LA LECTURA Y EL PLACER
El abordaje de Christopher Beha de los textos canónicos (que bordea peligrosamente la autoayuda, una apología de la lectura a la Oprah Winfrey, que la promueve como algo maravilloso en sí misma, desconociendo que puede deparar un placer difícil y también el espanto y el tedio) lleva implícita la idea de un esfuerzo y gratificación individuales.
¿Se debe, entonces, promover la lectura masiva de los clásicos? ¿O de anticlásicos como Me llamo Rigoberta Menchú y así me nació la conciencia? A estas alturas, la idea de una estantería, tradición o canon fijo y estable -como los concebidos por Charles y T.S. Eliot, y Harold Bloom- resulta naive, cuando no sospechosa.
En la disputa, por ejemplo, en torno a qué debe entrar en el Maletín Literario, que busca hacer disponibles ciertos textos relevantes a quienes no pueden comprarlos, se ponen en juego tanto capitales simbólicos como intereses comerciales. Ambos lados de la disputa sobre el canon parecían inspirados en un enfoque constructivista -si no derechamente conductista- de la lectura. ¿La lectura nos hará necesariamente, como sugiere Oprah, mejores personas? ¿Hasta qué punto es posible “formar” las mentes de los lectores? El esfuerzo de moldear a las futuras generaciones a la propia imagen y semejanza suele ser, en el mejor de los casos, una causa perdida y, en el peor, un tiro por la culata.
La época actual parece no condecirse con la lectura de los clásicos por la velocidad de las cosas, el carácter fragmentario de la cultura y la tendencia ya asentada al desmoronamiento de los ídolos, cuyo enaltecimiento suele ser un pretexto para el ataque y la demolición. Como dijo en una ocasión Günter Grass: los monumentos existen para orinar en ellos. En una conferencia de 1991, Coetzee señaló: “Llegamos así a una cierta paradoja. El clásico se define por sobrevivir. Por lo tanto, la interrogación del clásico, no importa cuán hostil, es parte de su historia, es inevitable e incluso bienvenida.
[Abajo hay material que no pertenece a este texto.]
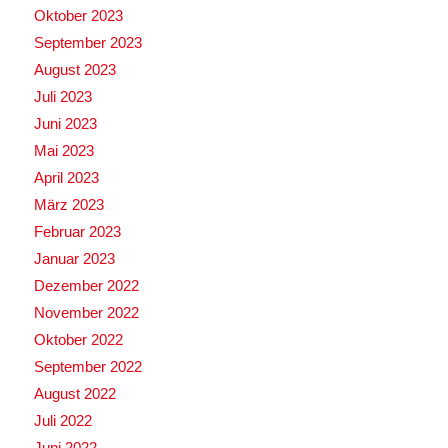
Oktober 2023
September 2023
August 2023
Juli 2023
Juni 2023
Mai 2023
April 2023
März 2023
Februar 2023
Januar 2023
Dezember 2022
November 2022
Oktober 2022
September 2022
August 2022
Juli 2022
Juni 2022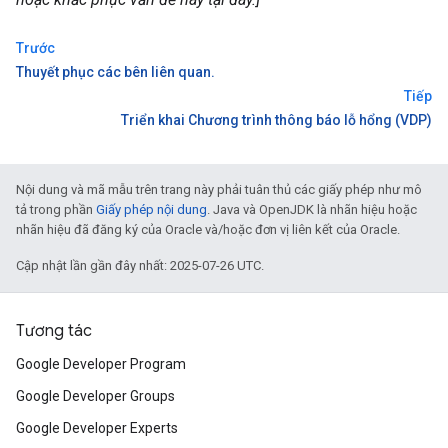
Trước
Thuyết phục các bên liên quan.
Tiếp
Triển khai Chương trình thông báo lỗ hổng (VDP)
Nội dung và mã mẫu trên trang này phải tuân thủ các giấy phép như mô
tả trong phần
Giấy phép nội dung
. Java và OpenJDK là nhãn hiệu hoặc
nhãn hiệu đã đăng ký của Oracle và/hoặc đơn vị liên kết của Oracle.
Cập nhật lần gần đây nhất: 2025-07-26 UTC.
Tương tác
Google Developer Program
Google Developer Groups
Google Developer Experts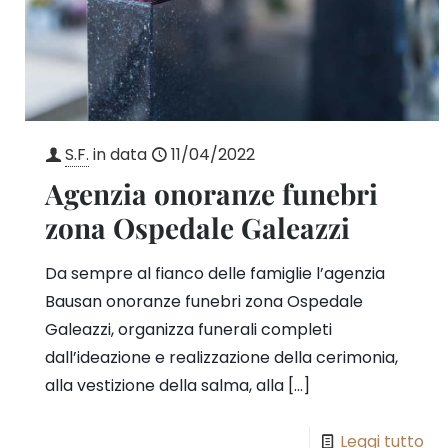
S.F.
in data
11/04/2022
Agenzia onoranze funebri
zona Ospedale Galeazzi
Da sempre al fianco delle famiglie l’agenzia
Bausan onoranze funebri zona Ospedale
Galeazzi, organizza funerali completi
dall’ideazione e realizzazione della cerimonia,
alla vestizione della salma, alla
[…]
Leggi tutto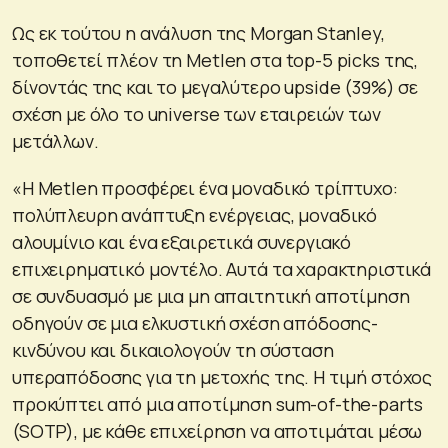
Ως εκ τούτου η ανάλυση της Morgan Stanley,
τοποθετεί πλέον τη Metlen στα top-5 picks της,
δίνοντάς της και το μεγαλύτερο upside (39%) σε
σχέση με όλο το universe των εταιρειών των
μετάλλων.
«Η Metlen προσφέρει ένα μοναδικό τρίπτυχο:
πολύπλευρη ανάπτυξη ενέργειας, μοναδικό
αλουμίνιο και ένα εξαιρετικά συνεργιακό
επιχειρηματικό μοντέλο. Αυτά τα χαρακτηριστικά
σε συνδυασμό με μια μη απαιτητική αποτίμηση
οδηγούν σε μια ελκυστική σχέση απόδοσης-
κινδύνου και δικαιολογούν τη σύσταση
υπεραπόδοσης για τη μετοχής της. Η τιμή στόχος
προκύπτει από μια αποτίμηση sum-of-the-parts
(SOTP), με κάθε επιχείρηση να αποτιμάται μέσω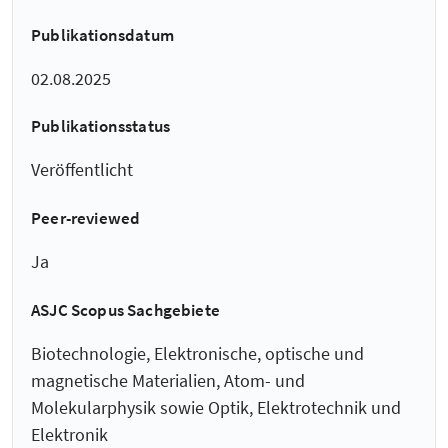
Publikationsdatum
02.08.2025
Publikationsstatus
Veröffentlicht
Peer-reviewed
Ja
ASJC Scopus Sachgebiete
Biotechnologie, Elektronische, optische und
magnetische Materialien, Atom- und
Molekularphysik sowie Optik, Elektrotechnik und
Elektronik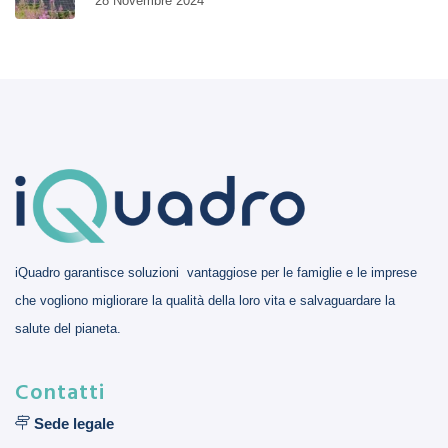
28 Novembre 2024
iQuadro garantisce soluzioni vantaggiose per le famiglie e le imprese
che vogliono migliorare la qualità della loro vita e salvaguardare la
salute del pianeta.
Contatti
Sede legale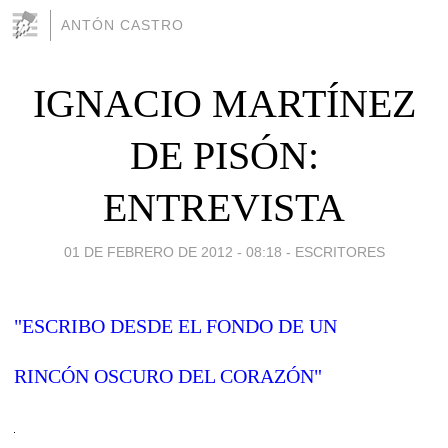
ANTÓN CASTRO
IGNACIO MARTÍNEZ
DE PISÓN:
ENTREVISTA
01 DE FEBRERO DE 2012 - 08:18
-
ESCRITORES
"ESCRIBO DESDE EL FONDO DE UN
RINCÓN OSCURO DEL CORAZÓN"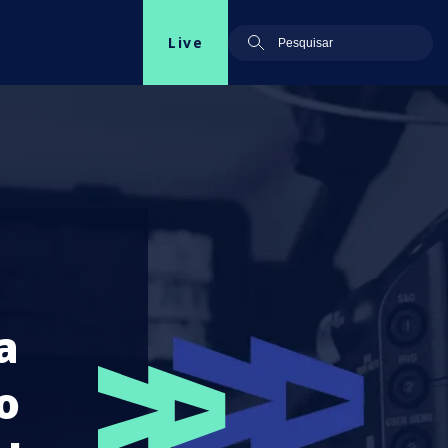
Live
a
o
Porque mientras deba ser protegido de los ataques, no podrá probar que es un clásico”. Este carácter paradójico también es resaltado por Borges y Calvino. Para este último, toda lectura de un clásico es en realidad una relectura y toda relectura depara las sorpresas de una primera lectura, porque un clásico es “un libro que nunca termina de decir lo que tiene que decir”.